Portuguese / Spanish / English

Sudan: Islamist party says intelligence arrested its leader

Mohamed Ali Al-Jazouli, the chairman of the State of Law and Development Party in Sudan [Twitter]
Mohamed Ali Al-Jazouli, the chairman of the State of Law and Development Party in Sudan [Twitter]

The Sudanese State of Law and Development Party revealed on Wednesday that a military intelligence force arrested the party leader, Mohamed Ali Al-Jazouli.

The party added in a statement: "Al-Jazouli was arrested by the military intelligence, as part of a security campaign launched by the authorities to silence oppositionists, block different opinions and righteous voices."

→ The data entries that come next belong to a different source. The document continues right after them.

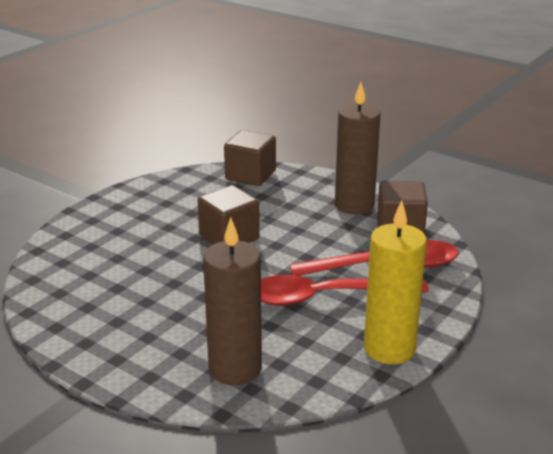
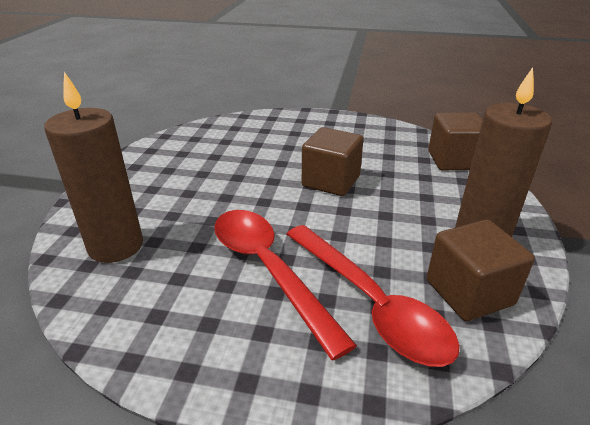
camera: 65 degrees right, 5 degrees up
yellow candle [364,201,427,364] -> none

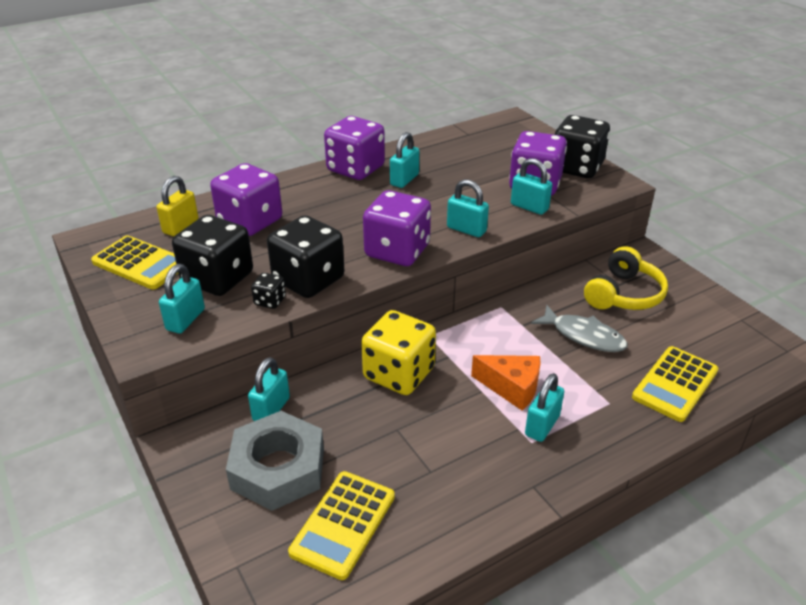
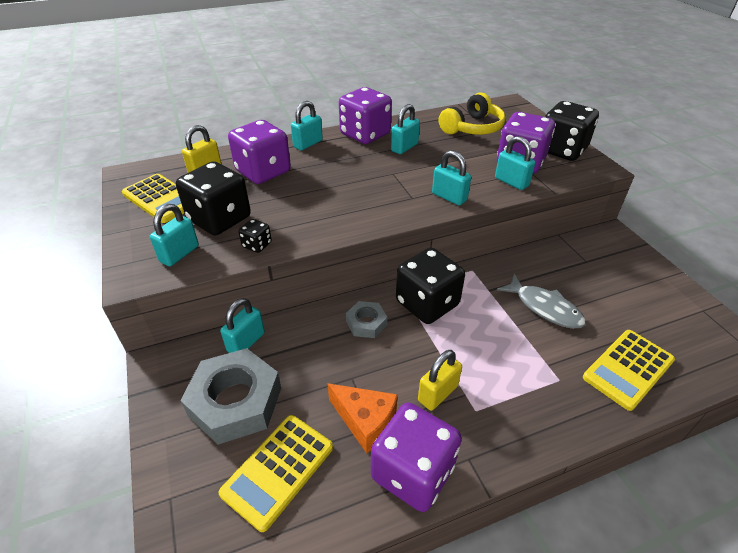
camera: 10 degrees right, 5 degrees up
black dice [267,215,344,298] -> black dice moved to [396,248,465,324]
yellow dice [361,310,436,395] -> grey nut [346,301,387,338]
purple dice [363,190,431,266] -> purple dice moved to [371,402,462,512]
orange cheese [471,355,541,411] -> orange cheese moved to [327,383,398,454]
turquoise padlock [525,373,564,442] -> turquoise padlock moved to [291,101,323,150]
yellow headphones [584,246,668,310] -> yellow headphones moved to [439,92,506,135]
none -> yellow padlock [418,350,462,411]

The statement continued: "The State of Law and Development Party has performed well in revealing conspiracies being plotted against the country, including internal security threats aimed to shake the country's stability, as well as regional and international interventions."

"The party has continued its activities against the recent legal distortions, and organised demonstrations in front of the Ministry of Justice for the third consecutive day, in rejection of these amendments that contradict with Islamic legislation," according to the statement.

The statement indicated that the party: "Promised that the coming Friday will be a Friday of anger in mosques in rejection of the amendments made by the Ministry of Justice."

As of 11:15 GMT, there was no official comment from the authorities nor the army in Sudan on the party's statement.

READ: Sudan, armed movements delay signing peace agreement

In early July, the Sudanese army denied information provided by Al-Jazouli about the existence of what he described as "a racist project to divide the country," designed by "extremist secular parties, political forces and armed movements with regional support" to invade the city of Khartoum, strike the leadership of the armed forces, and make arrests in army ranks.

In the same month, the State of Law and Development Party strongly criticised legal amendments approved by the Ministry of Justice, including allowing non-Muslims to drink alcohol, repealing the apostasy law, abolishing the use of public flogging as punishment and prohibiting female genital mutilation.

The party considered that these amendments constitute a "war on morals" and come within the efforts to "obliterate the country's Islamic identity."

On 11 April, 2019, the army leadership ousted Omar Al-Bashir, under the weight of popular protests that began in late 2018, denouncing the deteriorating economic situation.

On 21 August, 2019, a transition period of 39 months ending in elections commenced in Sudan, during which power is shared by the army and the Forces of Freedom and Change (FFC), leader of the popular protests, along with a transitional government.